True. but how well received do you think the answer to "How can I draw good?" would be if it was the following...
“Firstly to draw good forget about this ‘Manga’ non-sense and spend the next 10 years (I’m counting secondary education and a couple of years collage art) drawing/painting still life, anatomy, action, mood and colour. Under the watchful, gaze of a teacher who will guide and nurture your talent. Only then once you have learned to actually draw can you then learn to draw in other styles…..”

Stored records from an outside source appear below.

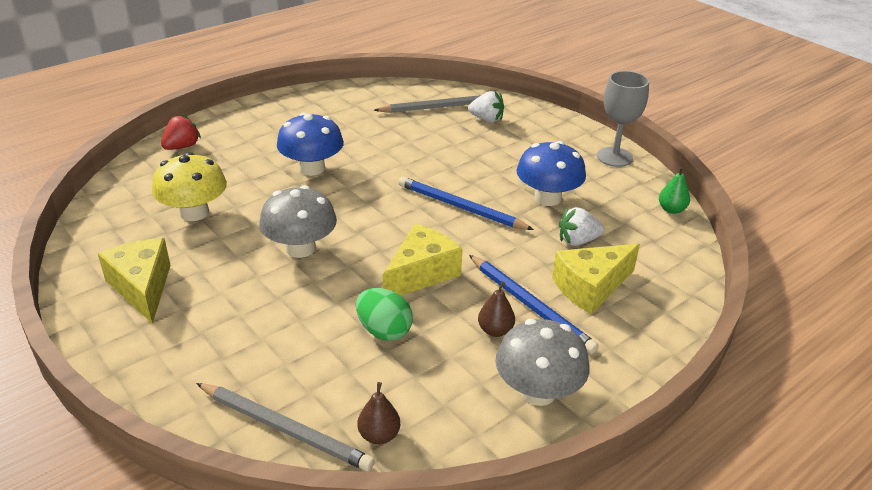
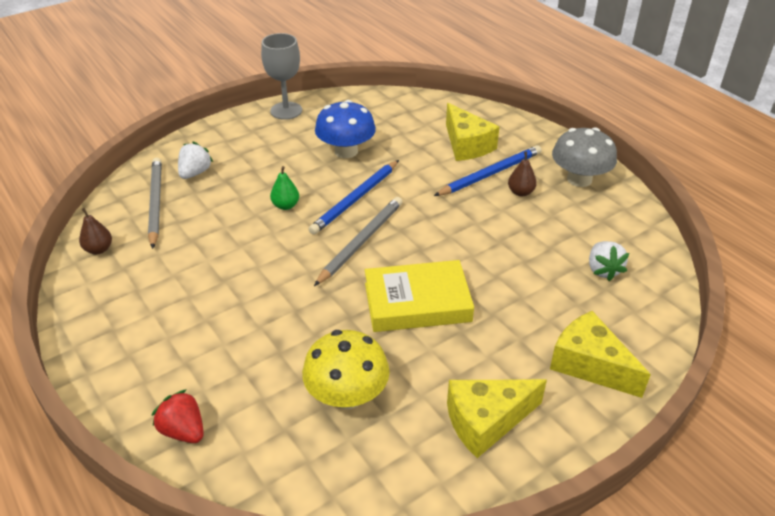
camera: 85 degrees left, 5 degrees up
grey pencil [196,383,375,471] -> grey pencil moved to [314,197,402,286]
grey mushroom [259,185,337,258] -> yellow book [365,260,474,332]
blue mushroom [277,113,344,176] -> none
green egg [356,288,413,341] -> none
brown pear [357,382,400,444] -> brown pear moved to [79,208,112,254]
yellow cheese [383,224,463,296] -> yellow cheese moved to [550,311,651,398]
white strawberry [559,207,604,246] -> white strawberry moved to [589,241,629,281]
green pear [659,166,690,214] -> green pear moved to [270,166,299,210]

I was not implying this. The point I was trying to get across is that whatever will first interest a person in general weither it be manga, modern/abstract, patterned, still life, etc. they should start and work with a general perception of what they feel and define it to be, based on pure common knowledge. What better way to firmly grasp the mechanics than that? You say that one should emulate different styles and them actually learn the build-up behind it all, but count the number of people who'll say, "yes, I'll learn the mechanics behind this, that, and this" after becoming good, and compare that to the number of people who'll say "Mechanics? Who needs mechanics!? I'm happy with the style I've seen over here, there and there", by the time they've emulated to the point of near-excellence. Eventually, this may lead to unoriginality simply put, and may actually cause the person to backtrack depending on how seriously they take the magnitude of their art. In short, your method has a chance of working, but can be much more effective if used in excess in a later stage of an artists developement. A slightly extreme example would be for one to perfect his own style to the purest he can. Once he's done that, he can mix n' macth with whatever other style he can. One word:Revolutionary!
It's the stuff that most legends are made of.
Added after 17 minutes:
In the end though, it's wherever Seph wants to take it!